2. E-invoicing in the UAE
Businesses should continue preparing for the implementation of e-invoicing in the UAE, with 2026 a preparation and transition period ahead of phased mandatory adoption.
3. More tax audits
Tax authorities are increasingly using data already available across multiple filings to identify audit risks.
4. More beneficial VAT and excise tax penalty regime
Tax disputes are expected to become more frequent and more structured, with clearer administrative objection and appeal processes. The UAE has adopted a new penalty regime for VAT and excise disputes, which now mirrors the penalty regime for corporate tax.
5. Greater emphasis on statutory audit
There is a greater need for the accuracy of financial statements. The International Financial Reporting Standards standards need to be strictly adhered to and, as a result, the quality of the audits will need to increase.
6. Further transfer pricing enforcement
Transfer pricing enforcement, which refers to the practice of establishing prices for internal transactions between related entities, is expected to broaden in scope. The UAE will shortly open the possibility to negotiate advance pricing agreements, or essentially rulings for transfer pricing purposes.
7. Limited time periods for audits
Recent amendments also introduce a default five-year limitation period for tax audits and assessments, subject to specific statutory exceptions. While the standard audit and assessment period is five years, this may be extended to up to 15 years in cases involving fraud or tax evasion.
8. Pillar 2 implementation
Many multinational groups will begin to feel the practical effect of the Domestic Minimum Top-Up Tax (DMTT), the UAE's implementation of the OECD’s global minimum tax under Pillar 2. While the rules apply for financial years starting on or after January 1, 2025, it is 2026 that marks the transition to an operational phase.

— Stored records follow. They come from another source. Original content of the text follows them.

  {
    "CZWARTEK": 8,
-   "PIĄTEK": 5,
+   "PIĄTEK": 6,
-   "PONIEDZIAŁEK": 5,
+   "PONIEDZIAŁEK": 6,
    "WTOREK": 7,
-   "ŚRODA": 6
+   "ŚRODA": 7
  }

9. Reduced compliance obligations for imported goods and services
Businesses that apply the reverse-charge mechanism for VAT purposes in the UAE may benefit from reduced compliance obligations.

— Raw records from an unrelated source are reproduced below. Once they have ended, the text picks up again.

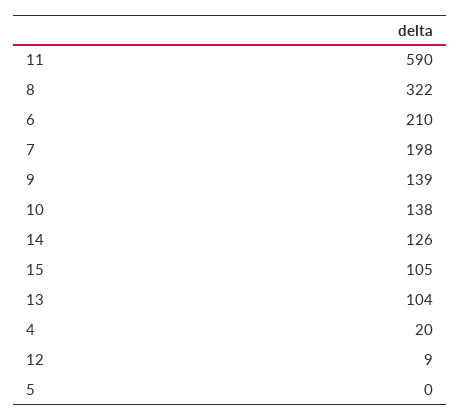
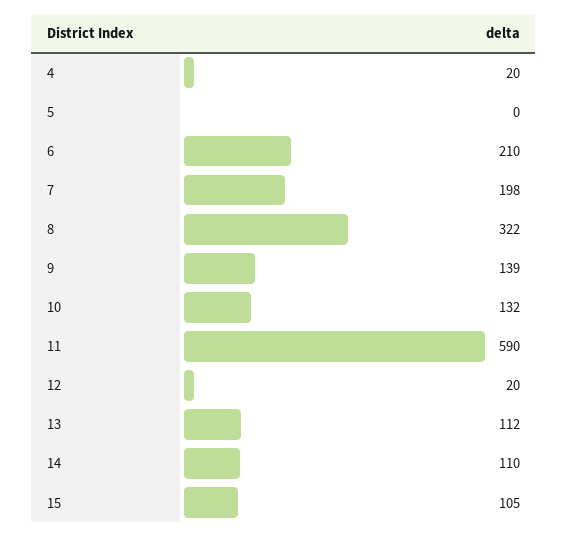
  {
    "11": 590,
    "8": 322,
    "6": 210,
    "7": 198,
    "9": 139,
-   "10": 138,
+   "10": 132,
-   "14": 126,
+   "14": 110,
    "15": 105,
-   "13": 104,
+   "13": 112,
    "4": 20,
-   "12": 9,
+   "12": 20,
    "5": 0
  }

10. Substance and CbC reporting focus
Tax authorities are expected to continue strengthening the enforcement of economic substance and Country-by-Country (CbC) reporting frameworks. In the UAE, these regimes are increasingly being used as risk-assessment tools, providing tax authorities with a comprehensive view of multinational groups’ global footprints and enabling them to assess whether profits are aligned with real economic activity.